For a moment, three stories in a constellation: 1950s nun (shorn head under habit) chasing a ball; a bald Buddhist nun in billows of brown robes, a burst of joy; and the hesitant voice from my phone, describing a head-shearing ceremony.
For lunch, I went out into the Chicago I knew, wending down side streets to find a Chicago hot dog and fries. I ate it sitting on a low wall near a busy intersection, and the crunch of the poppy seeds tasted like home. The Chicago-dog meditation with a side of fries gave me a chance to wordlessly regroup. What drew me here, far past the boundaries I set up for myself, was not the beautiful scent of a lotus. The hardness of life, the rough fabric of it, pushed me onto this path, and yet sustenance appears, woven in with this red-orange ache.
Back in the reception hall, the gong sounded three times. I found a chair against the back wall, near a bounty of thirty leftover lunches in plastic containers. Up at the front of the room, the American Buddhist nun Khenmo—shorn, scrubbed and simple, shockingly radiant even from two hundred feet away—began to speak.
“Who here is a breast cancer survivor?”
She and eight other women raised their hands. They were Buddhists, but still women, still people. That is what I learned.
The world is still hurting, and I am the mother of a two-year-old. I do not want my boy to grow up in a world of pain. All I am doing, for today, is trying to breathe and be aware of the pain that I am in, to sense the pain of those around me, like remedial summer school to catch up with this thirty-five-year-old body.

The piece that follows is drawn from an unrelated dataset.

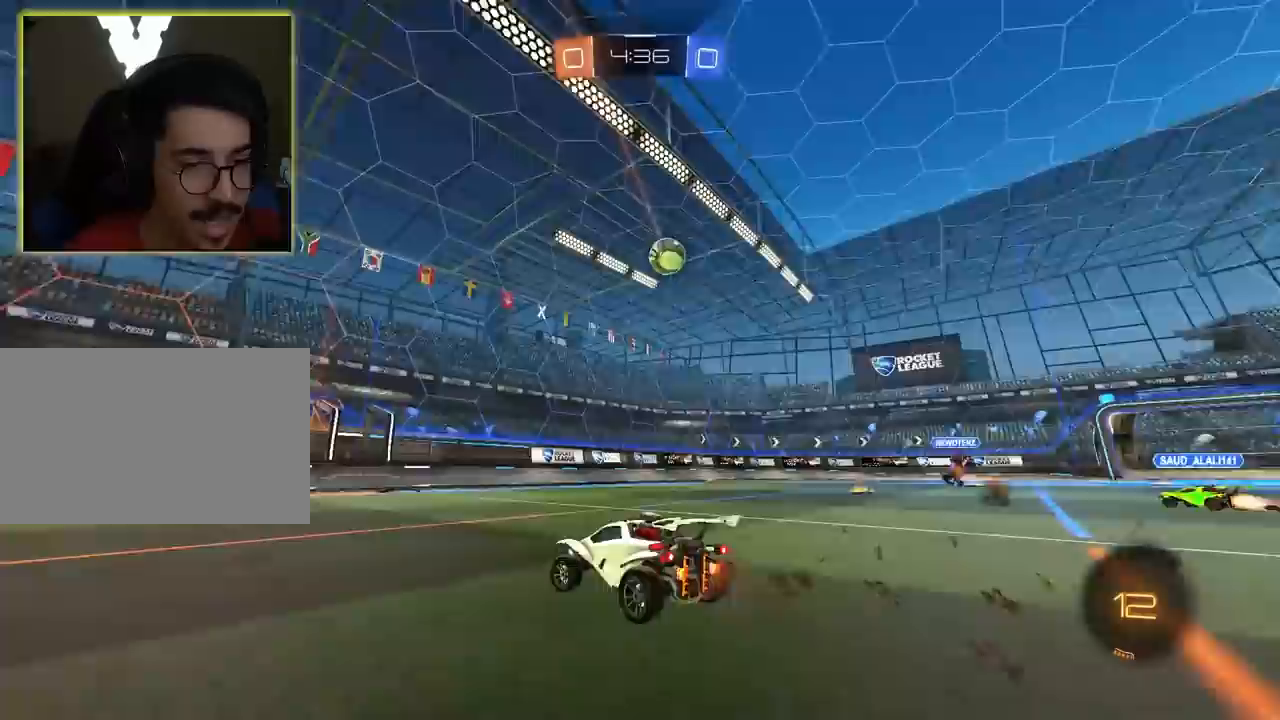
{"keys": ["d", "w"], "mouse": [], "mouse_move": "still", "events": [[367, "d", "down"], [417, "a", "up"]]}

The thing I have learned is that pain is a signal and a warning.
And in this way, I will rebuild my life. I have taken two years away from the movement, but I have faith that I will find my way back to the fight for social justice. That urge is in my soul, and I don’t need to force myself or beat myself into an automaton of change. I will listen, next time, to my breath and the choking or freeing sense in my chest. I will take my daily misery and hope to the meditation cushion and the notebook, and I will feel the pain rippling through my shoulders, my stomach. I will use all of these pains — for pain is a rainbow of warnings, an alphabet, a map — as a signal.
beautiful!
I loved this piece. As someone raised as a Catholic in the midwest who also came to Buddhism as refuge from the hardness of life, I also often felt I didn't belong or wouldn't be welcomed into the places I needed most. So enriching to have your voice, background, experiences, and story offered here. Thank you!